Directions:
Below is a listing; transcribe it exactly but without any images.

Dataset:
+-------+

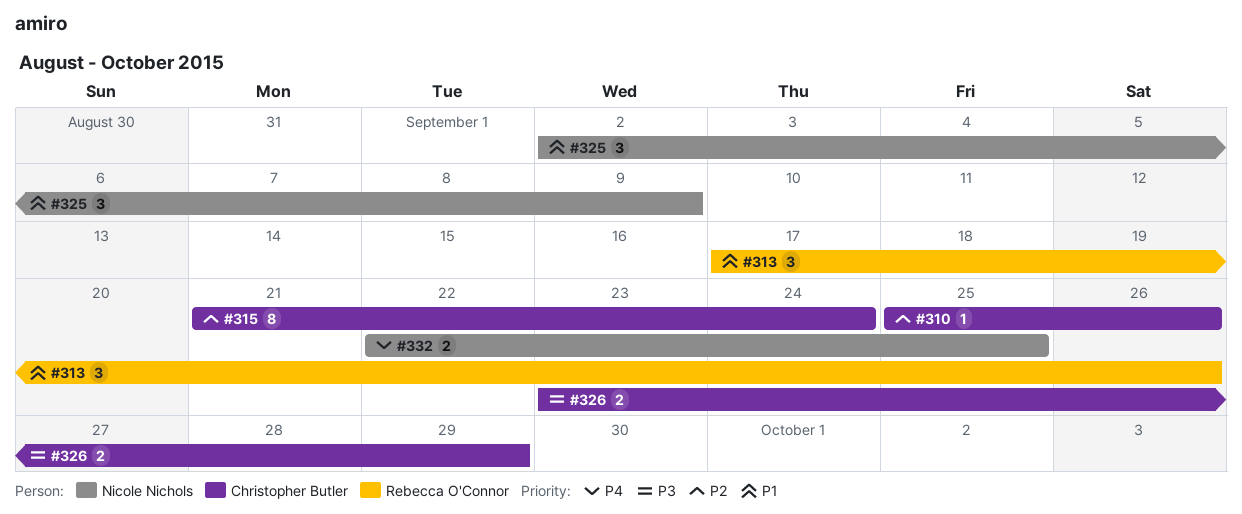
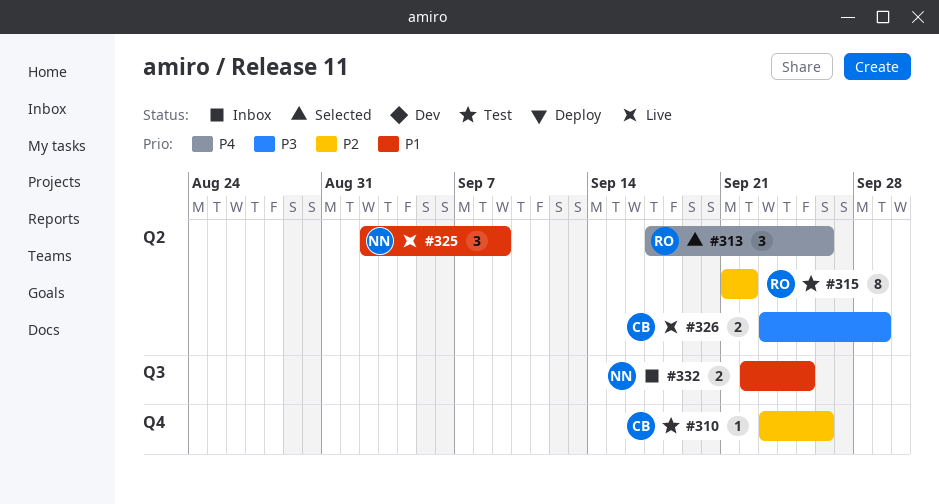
#310, start: Sep 25 -> Sep 23
#313, priority: P1 -> P4
#315, owner: Christopher Butler -> Rebecca O'Connor
#315, due: Sep 24 -> Sep 22
#332, priority: P4 -> P1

+-------+

Task response:
#310, start: Sep 25 -> Sep 23
#313, priority: P1 -> P4
#315, owner: Christopher Butler -> Rebecca O'Connor
#315, due: Sep 24 -> Sep 22
#332, priority: P4 -> P1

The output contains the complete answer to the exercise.